I am asked all the time what the success rate in my office is when the presenting problem is infidelity. The answer is 100 percent.
It is also 100 percent for the other problems that people bring. How is this possible?
Coming for help is not easy. People generally don’t come unless there is a crisis. Of the people who do come, some don’t stay.
Some people feel so much guilt that they can’t tolerate hearing or believing that they did something wrong — which is what help is about. The help is about learning to do what works better. Some people hear suggestions of change as criticism.
Some people come with expectations that are unrealistic. This reminds me of the woman who came to see me in the hope that I would see her with the man with whom she was having an affair. She wanted me to convince him to leave his wife for her—which I would naturally do as it was obvious to her that he would be much better off with her. Needless to say, I declined.
Making changes takes time to happen. This is true for individuals, for couples, and for families. Guilt, shame, and unrealistic expectations may cause some people to leave the help they sought. BUT, for the people who stay and work on the problem(s) they brought, success is 100 percent!
This is a very bright population who desire a better life. They are well motivated and good at following suggestions and keeping agreements that they make with each other.
These are the people who stay the course and get the results that they want! I love working with them.
Recently I worked with a very difficult situation. Everyone had cheated. Hers was the payback affair. He continued to have temper tantrums about what SHE did. The kids came in as the fighting was so bad at home. It was awful!
However, when I asked who was the angriest, the kids said « mommie. ». I asked why they thought that. The answer: « mommie doesn’t hug daddy but he hugs her . ». I got it! Since mommie threw the last stone ( her affair) she had to hug often and initiate those hugs to address the rejection he felt. As soon as she started doing that things calmed down. In fact, the next crisis call I got was concerning the eleven year old. With things calm between the parents this oldest child could act like a budding teen. It was safe enough at home to do that!
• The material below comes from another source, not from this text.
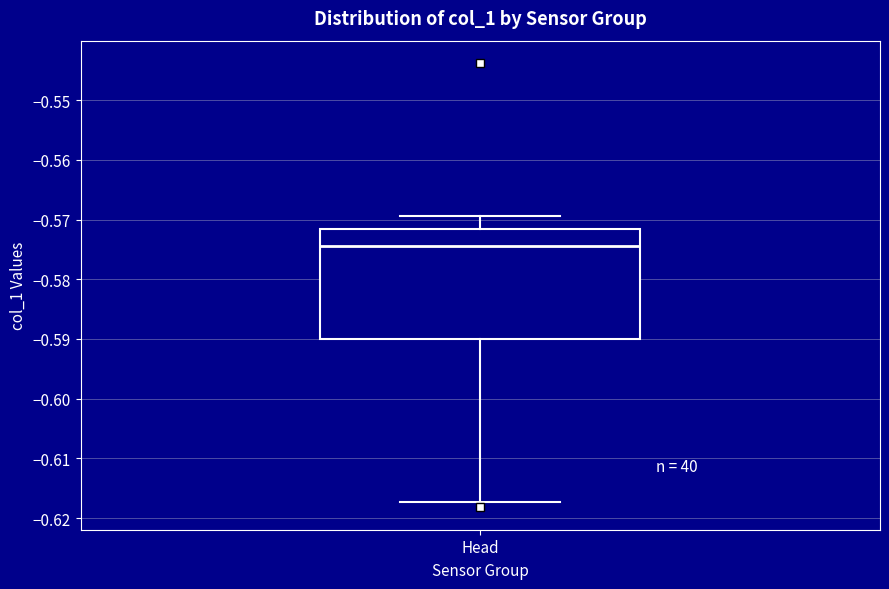

Transcribe this box plot: give where the median line is, the range the box spans, and where the two whiskers end, as read against the y-axis. The values are not printed on the chart, so give them approximately, as read against the axis.

median -0.574, box -0.590 to -0.572, whiskers -0.617 to -0.569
I Find Marriages Like These Survive Infidelity!
The truth must come out, the infidelity must stop. The heartfelt apology must be made — repetitively — and last, the offended partner must come to understand how it happened. That partner must understand the world of the partner who cheated.
All this takes time and patience. The truth usually leaks out slowly. Any use of anger sounds retards the process. Even the hurt partner must change — the most difficult prescription of all!
That partner must learn what the offending partner was getting and do those things.
Dr. Frank Pittman wrote in his book on infidelity, "Private Lies", that it is useful for the couple and the affairee to all get together. I actually managed it once! Those two women compared notes on all the lies he told each of them! In the end, the wife got some useful insight about her husband that helped her bring him closer
That wife was excellent at keeping her eye on the goal which was to get him back into the marriage. She was wise and wanted him back. She felt angry but didn’t act it out.
That is the biggest difficulty — for men, living with an angry woman. That’s what happens when you hurt someone. But the anger has too take a backseat to the goal which is the healing.
In female infidelity, the issue is the pride of the husband. This was the issue in the situation I described. If pride is the issue, it is the biggest problem. Men in such circumstances need to see, even though the wife’s affair is NOT their fault, how they need to change. Anger that leads to infidelity doesn’t work. The question that must be asked is,” what did your partner say when you told him/her what was bothering you?”
Infidelity is not the fault of the marriage. However, everyone needs to change to make the marriage better to change the circumstance under which the trouble occurred.